____ Input data
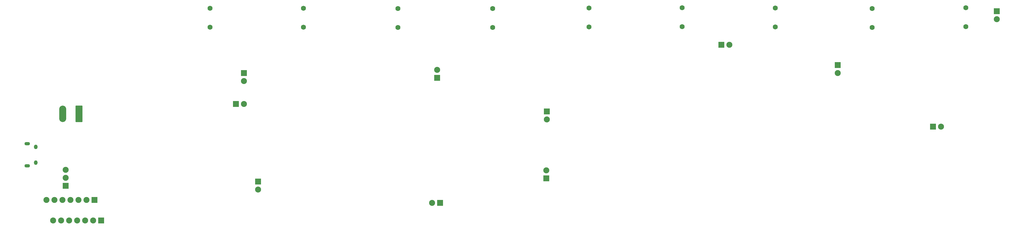
<source format=gbs>
G04 #@! TF.GenerationSoftware,KiCad,Pcbnew,(6.0.10)*
G04 #@! TF.CreationDate,2024-12-22T14:36:51+01:00*
G04 #@! TF.ProjectId,3_12_2024_MainBoardMCUwInstruments,335f3132-5f32-4303-9234-5f4d61696e42,rev?*
G04 #@! TF.SameCoordinates,Original*
G04 #@! TF.FileFunction,Soldermask,Bot*
G04 #@! TF.FilePolarity,Negative*
%FSLAX46Y46*%
G04 Gerber Fmt 4.6, Leading zero omitted, Abs format (unit mm)*
G04 Created by KiCad (PCBNEW (6.0.10)) date 2024-12-22 14:36:51*
%MOMM*%
%LPD*%
G01*
G04 APERTURE LIST*
G04 Aperture macros list*
%AMRoundRect*
0 Rectangle with rounded corners*
0 $1 Rounding radius*
0 $2 $3 $4 $5 $6 $7 $8 $9 X,Y pos of 4 corners*
0 Add a 4 corners polygon primitive as box body*
4,1,4,$2,$3,$4,$5,$6,$7,$8,$9,$2,$3,0*
0 Add four circle primitives for the rounded corners*
1,1,$1+$1,$2,$3*
1,1,$1+$1,$4,$5*
1,1,$1+$1,$6,$7*
1,1,$1+$1,$8,$9*
0 Add four rect primitives between the rounded corners*
20,1,$1+$1,$2,$3,$4,$5,0*
20,1,$1+$1,$4,$5,$6,$7,0*
20,1,$1+$1,$6,$7,$8,$9,0*
20,1,$1+$1,$8,$9,$2,$3,0*%
G04 Aperture macros list end*
%ADD10C,1.600000*%
%ADD11RoundRect,0.100000X0.850000X0.850000X-0.850000X0.850000X-0.850000X-0.850000X0.850000X-0.850000X0*%
%ADD12O,1.900000X1.900000*%
%ADD13RoundRect,0.100000X-0.850000X-0.850000X0.850000X-0.850000X0.850000X0.850000X-0.850000X0.850000X0*%
%ADD14RoundRect,0.100000X-0.850000X0.850000X-0.850000X-0.850000X0.850000X-0.850000X0.850000X0.850000X0*%
%ADD15RoundRect,0.100000X0.850000X-0.850000X0.850000X0.850000X-0.850000X0.850000X-0.850000X-0.850000X0*%
%ADD16O,1.750000X1.090000*%
%ADD17O,1.150000X1.450000*%
%ADD18RoundRect,0.100000X-1.010000X-2.510000X1.010000X-2.510000X1.010000X2.510000X-1.010000X2.510000X0*%
%ADD19O,2.220000X5.220000*%
G04 APERTURE END LIST*
D10*
X106700000Y-133800000D03*
X106700000Y-139800000D03*
X196400000Y-139900000D03*
X196400000Y-133900000D03*
X316750000Y-139850000D03*
X316750000Y-133850000D03*
X166350000Y-139850000D03*
X166350000Y-133850000D03*
X226950000Y-139700000D03*
X226950000Y-133700000D03*
X256450000Y-139650000D03*
X256450000Y-133650000D03*
X286000000Y-139700000D03*
X286000000Y-133700000D03*
X136300000Y-139800000D03*
X136300000Y-133800000D03*
X346500000Y-139650000D03*
X346500000Y-133650000D03*
D11*
X213350000Y-187800000D03*
D12*
X213350000Y-185260000D03*
D13*
X117450000Y-154365000D03*
D12*
X117450000Y-156905000D03*
D14*
X72170000Y-201200000D03*
D12*
X69630000Y-201200000D03*
X67090000Y-201200000D03*
X64550000Y-201200000D03*
X62010000Y-201200000D03*
X59470000Y-201200000D03*
X56930000Y-201200000D03*
D11*
X178750000Y-155900000D03*
D12*
X178750000Y-153360000D03*
D15*
X268900000Y-145397500D03*
D12*
X271440000Y-145397500D03*
D14*
X70050000Y-194665104D03*
D12*
X67510000Y-194665104D03*
X64970000Y-194665104D03*
X62430000Y-194665104D03*
X59890000Y-194665104D03*
X57350000Y-194665104D03*
X54810000Y-194665104D03*
D13*
X305875000Y-151775000D03*
D12*
X305875000Y-154315000D03*
D16*
X48685000Y-176800000D03*
D17*
X51385000Y-177800000D03*
D16*
X48685000Y-183800000D03*
D17*
X51385000Y-182800000D03*
D15*
X336079000Y-171334000D03*
D12*
X338619000Y-171334000D03*
D18*
X65160000Y-167275000D03*
D19*
X59980000Y-167275000D03*
D13*
X121960000Y-188775000D03*
D12*
X121960000Y-191315000D03*
D13*
X213538000Y-166552000D03*
D12*
X213538000Y-169092000D03*
D14*
X179669608Y-195592370D03*
D12*
X177129608Y-195592370D03*
D11*
X60930000Y-190165000D03*
D12*
X60930000Y-187625000D03*
X60930000Y-185085000D03*
D13*
X356290000Y-134680000D03*
D12*
X356290000Y-137220000D03*
D15*
X114900000Y-164150000D03*
D12*
X117440000Y-164150000D03*
M02*

</source>
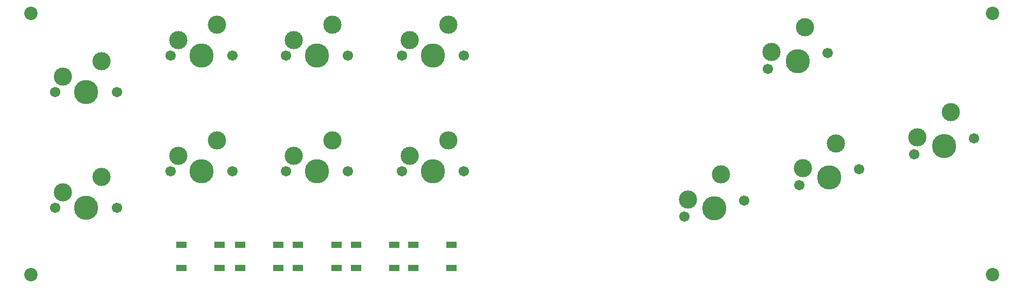
<source format=gbr>
%TF.GenerationSoftware,KiCad,Pcbnew,(6.0.1)*%
%TF.CreationDate,2023-06-03T01:29:09+02:00*%
%TF.ProjectId,cock,636f636b-2e6b-4696-9361-645f70636258,rev?*%
%TF.SameCoordinates,Original*%
%TF.FileFunction,Soldermask,Top*%
%TF.FilePolarity,Negative*%
%FSLAX46Y46*%
G04 Gerber Fmt 4.6, Leading zero omitted, Abs format (unit mm)*
G04 Created by KiCad (PCBNEW (6.0.1)) date 2023-06-03 01:29:09*
%MOMM*%
%LPD*%
G01*
G04 APERTURE LIST*
%ADD10R,1.700000X1.000000*%
%ADD11C,3.000000*%
%ADD12C,1.701800*%
%ADD13C,3.987800*%
%ADD14C,2.200000*%
G04 APERTURE END LIST*
D10*
%TO.C,SW2*%
X109372000Y-86900000D03*
X115672000Y-86900000D03*
X109372000Y-83100000D03*
X115672000Y-83100000D03*
%TD*%
%TO.C,SW3*%
X106150000Y-86900000D03*
X99850000Y-86900000D03*
X99850000Y-83100000D03*
X106150000Y-83100000D03*
%TD*%
%TO.C,SW4*%
X90322000Y-86900000D03*
X96622000Y-86900000D03*
X90322000Y-83100000D03*
X96622000Y-83100000D03*
%TD*%
D11*
%TO.C,K5*%
X61190000Y-74460000D03*
D12*
X70080000Y-77000000D03*
X59920000Y-77000000D03*
D13*
X65000000Y-77000000D03*
D11*
X67540000Y-71920000D03*
%TD*%
D13*
%TO.C,K6*%
X84000000Y-71050000D03*
D12*
X89080000Y-71050000D03*
X78920000Y-71050000D03*
D11*
X86540000Y-65970000D03*
X80190000Y-68510000D03*
%TD*%
%TO.C,K7*%
X105540000Y-65970000D03*
D13*
X103000000Y-71050000D03*
D12*
X97920000Y-71050000D03*
X108080000Y-71050000D03*
D11*
X99190000Y-68510000D03*
%TD*%
D12*
%TO.C,K8*%
X116920000Y-71050000D03*
D13*
X122000000Y-71050000D03*
D11*
X124540000Y-65970000D03*
X118190000Y-68510000D03*
D12*
X127080000Y-71050000D03*
%TD*%
D11*
%TO.C,K9*%
X124540000Y-46920000D03*
D12*
X116920000Y-52000000D03*
D11*
X118190000Y-49460000D03*
D12*
X127080000Y-52000000D03*
D13*
X122000000Y-52000000D03*
%TD*%
D12*
%TO.C,K10*%
X97920000Y-52000000D03*
D11*
X99190000Y-49460000D03*
D12*
X108080000Y-52000000D03*
D13*
X103000000Y-52000000D03*
D11*
X105540000Y-46920000D03*
%TD*%
D12*
%TO.C,K11*%
X78920000Y-52000000D03*
D11*
X80190000Y-49460000D03*
X86540000Y-46920000D03*
D13*
X84000000Y-52000000D03*
D12*
X89080000Y-52000000D03*
%TD*%
%TO.C,K12*%
X59920000Y-58000000D03*
D13*
X65000000Y-58000000D03*
D12*
X70080000Y-58000000D03*
D11*
X67540000Y-52920000D03*
X61190000Y-55460000D03*
%TD*%
D12*
%TO.C,K2*%
X163318097Y-78429801D03*
D11*
X163887422Y-75647649D03*
D12*
X173131903Y-75800199D03*
D13*
X168225000Y-77115000D03*
D11*
X169363651Y-71550696D03*
%TD*%
D13*
%TO.C,K4*%
X205975000Y-66875000D03*
D12*
X210881903Y-65560199D03*
X201068097Y-68189801D03*
D11*
X207113651Y-61310696D03*
X201637422Y-65407649D03*
%TD*%
D14*
%TO.C,REF\u002A\u002A*%
X214000000Y-45000000D03*
%TD*%
D11*
%TO.C,K1*%
X177637422Y-51407649D03*
D13*
X181975000Y-52875000D03*
D11*
X183113651Y-47310696D03*
D12*
X186881903Y-51560199D03*
X177068097Y-54189801D03*
%TD*%
D10*
%TO.C,SW1*%
X118770000Y-83100000D03*
X125070000Y-83100000D03*
X118770000Y-86900000D03*
X125070000Y-86900000D03*
%TD*%
D14*
%TO.C,REF\u002A\u002A*%
X56000000Y-45000000D03*
%TD*%
%TO.C,REF\u002A\u002A*%
X56000000Y-88000000D03*
%TD*%
D12*
%TO.C,K3*%
X192011903Y-70680199D03*
D13*
X187105000Y-71995000D03*
D11*
X182767422Y-70527649D03*
X188243651Y-66430696D03*
D12*
X182198097Y-73309801D03*
%TD*%
D14*
%TO.C,REF\u002A\u002A*%
X214000000Y-88000000D03*
%TD*%
D10*
%TO.C,SW5*%
X86970000Y-86900000D03*
X80670000Y-86900000D03*
X86970000Y-83100000D03*
X80670000Y-83100000D03*
%TD*%
M02*

</source>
________
### Task goal
Filter the records for the word "primitives" and show every line that has it.

### Response area
0 Add four circle primitives for the rounded corners*
0 Add four rect primitives between the rounded corners*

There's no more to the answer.